The person I studied with is a very loyal Christian man named Clyde. Clyde has what is called retinal detachment. The retina is the part of our eye that sends messages to our brain so that our brain can decode the messages to form pictures (what we see). His eyesight has been deteriorating for a while and I can tell that it saddens him that he can’t read his Bible and study it like he used to. He told me his favorite Bible verse was John 3:16 (“For God so loved the world that he gave his only begotten Son, that whosoever believeth in Him should not perish, but have everlasting life.”) I didn’t have to read that to him, however. He read it to me from his memory. He then told me that his favorite book is Hebrews and I started reading it to him.

It is a good idea to read a couple of verses and then stop and ask them what they think the Bible is trying to say through those verses. Remember to take the verses in their context and remember what the writer is talking about. If you’re reading a very symbolic book (like Revelation), read it slowly and carefully (as we should do with every book) and emphasize that it contains symbolism.

I learned a lot from Clyde just from him allowing me to read to him. I learned about his passion for God and God’s word, what a faithful Christian he is, and that he’s a wonderful influence for me on how to stay faithful and how to motivate myself to learn more about God’s word. I don’t think that many of the teenage ladies understand just how much knowledge the older members of the church have, both in regard to the Christian life and life in general. We must always be willing to spread God’s word––not just once in a while. We should always be striving to get His word out to non-Christians. We will be mocked and our feelings will get hurt, but we will be leaving a wonderful legacy and our words could influence someone to search the scriptures and learn God’s word.

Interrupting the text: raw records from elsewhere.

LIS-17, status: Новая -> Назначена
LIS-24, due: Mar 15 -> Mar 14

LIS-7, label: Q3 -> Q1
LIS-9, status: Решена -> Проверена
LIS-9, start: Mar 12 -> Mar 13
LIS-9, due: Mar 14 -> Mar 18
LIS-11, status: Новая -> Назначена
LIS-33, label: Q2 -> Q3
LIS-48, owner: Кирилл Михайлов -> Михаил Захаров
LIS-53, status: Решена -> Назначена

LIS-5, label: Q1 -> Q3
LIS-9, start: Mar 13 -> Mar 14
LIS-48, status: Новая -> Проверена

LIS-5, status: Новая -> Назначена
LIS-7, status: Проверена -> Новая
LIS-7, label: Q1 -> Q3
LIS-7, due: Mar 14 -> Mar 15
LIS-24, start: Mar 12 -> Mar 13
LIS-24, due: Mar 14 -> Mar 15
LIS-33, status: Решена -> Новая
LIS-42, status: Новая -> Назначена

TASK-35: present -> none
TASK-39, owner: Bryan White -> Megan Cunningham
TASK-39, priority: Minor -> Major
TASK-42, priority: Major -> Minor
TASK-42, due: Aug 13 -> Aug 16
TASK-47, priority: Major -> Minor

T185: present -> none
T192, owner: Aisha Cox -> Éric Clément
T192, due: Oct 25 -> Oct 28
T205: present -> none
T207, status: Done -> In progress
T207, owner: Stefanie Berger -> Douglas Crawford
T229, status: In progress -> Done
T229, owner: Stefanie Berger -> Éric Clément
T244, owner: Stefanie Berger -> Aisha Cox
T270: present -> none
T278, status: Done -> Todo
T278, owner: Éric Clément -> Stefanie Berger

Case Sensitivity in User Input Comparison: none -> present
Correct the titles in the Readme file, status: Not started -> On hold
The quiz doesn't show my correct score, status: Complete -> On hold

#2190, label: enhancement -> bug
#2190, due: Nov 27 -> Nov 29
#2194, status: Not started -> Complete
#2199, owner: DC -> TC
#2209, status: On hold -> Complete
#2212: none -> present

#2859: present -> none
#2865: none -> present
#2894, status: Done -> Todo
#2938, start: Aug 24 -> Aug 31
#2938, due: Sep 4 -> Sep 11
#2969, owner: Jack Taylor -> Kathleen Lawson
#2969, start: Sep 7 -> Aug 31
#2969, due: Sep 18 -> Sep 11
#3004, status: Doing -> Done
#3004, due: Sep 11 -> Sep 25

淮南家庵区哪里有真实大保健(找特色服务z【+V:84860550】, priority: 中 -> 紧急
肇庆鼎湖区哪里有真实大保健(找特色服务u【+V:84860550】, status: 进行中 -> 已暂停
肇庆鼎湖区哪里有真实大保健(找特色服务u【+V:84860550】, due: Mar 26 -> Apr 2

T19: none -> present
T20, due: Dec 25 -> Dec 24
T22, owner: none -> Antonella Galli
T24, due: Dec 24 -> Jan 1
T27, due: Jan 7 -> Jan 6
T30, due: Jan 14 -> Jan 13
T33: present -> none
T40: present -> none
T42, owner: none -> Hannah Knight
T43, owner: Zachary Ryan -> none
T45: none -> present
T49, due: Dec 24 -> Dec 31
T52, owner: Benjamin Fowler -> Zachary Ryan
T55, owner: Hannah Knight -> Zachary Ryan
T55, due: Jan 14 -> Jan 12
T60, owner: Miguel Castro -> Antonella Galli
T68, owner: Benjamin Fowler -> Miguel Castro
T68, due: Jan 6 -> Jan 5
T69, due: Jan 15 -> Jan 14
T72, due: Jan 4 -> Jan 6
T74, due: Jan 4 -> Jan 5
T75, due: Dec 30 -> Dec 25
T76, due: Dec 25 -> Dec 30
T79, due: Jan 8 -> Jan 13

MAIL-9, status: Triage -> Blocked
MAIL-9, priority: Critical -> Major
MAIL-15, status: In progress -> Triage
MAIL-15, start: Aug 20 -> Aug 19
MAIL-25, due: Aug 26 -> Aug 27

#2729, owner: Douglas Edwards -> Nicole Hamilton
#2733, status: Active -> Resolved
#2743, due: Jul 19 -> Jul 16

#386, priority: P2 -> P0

And through all the mocking, the tears, and the anger, if we help influence someone we love to become a Christian and want to live faithfully for God, then it’s all worth it.

“So they read in the book in the law of God distinctly, and gave the sense, and caused them to understand the reading.” – Nehemiah 8:8

By Alyssa Sturgill


  1. I’m sure that Clyde truly looks forward to your visits as you read the Bible to him. What a wonderful way to show God’s love! Keep up the good work!!

  2. You make me want to read the Bible to someone too! It’s so easy to forget about the elderly in our congregation, and you haven’t done that. Thank you for remembering them.